**Try it**:
Can you format every line of the entries below as a JSON list of strings, one string per line with blank lines omitted, and keep the pictures out of the answer?

Extracted data entries:

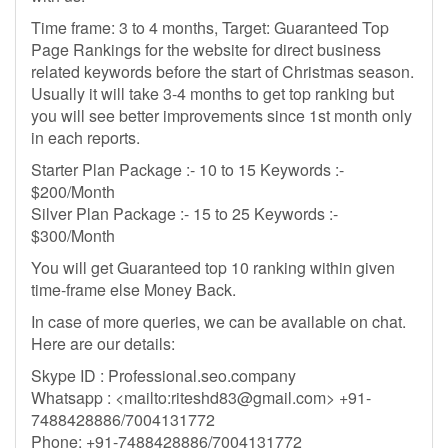
Time frame: 3 to 4 months, Target: Guaranteed Top
Page Rankings for the website for direct business
related keywords before the start of Christmas season.
Usually it will take 3-4 months to get top ranking but
you will see better improvements since 1st month only
in each reports.
Starter Plan Package :- 10 to 15 Keywords :-
$200/Month
Silver Plan Package :- 15 to 25 Keywords :-
$300/Month
You will get Guaranteed top 10 ranking within given
time-frame else Money Back.
In case of more queries, we can be available on chat.
Here are our details:
Skype ID : Professional.seo.company
Whatsapp : <mailto:
riteshd83@gmail.com
> +91-
7488428886/7004131772
Phone: +91-7488428886/7004131772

**Output for this task**:
[
  "Time frame: 3 to 4 months, Target: Guaranteed Top",
  "Page Rankings for the website for direct business",
  "related keywords before the start of Christmas season.",
  "Usually it will take 3-4 months to get top ranking but",
  "you will see better improvements since 1st month only",
  "in each reports.",
  "Starter Plan Package :- 10 to 15 Keywords :-",
  "$200/Month",
  "Silver Plan Package :- 15 to 25 Keywords :-",
  "$300/Month",
  "You will get Guaranteed top 10 ranking within given",
  "time-frame else Money Back.",
  "In case of more queries, we can be available on chat.",
  "Here are our details:",
  "Skype ID : Professional.seo.company",
  "Whatsapp : <mailto:",
  "riteshd83@gmail.com",
  "> +91-",
  "7488428886/7004131772",
  "Phone: +91-7488428886/7004131772"
]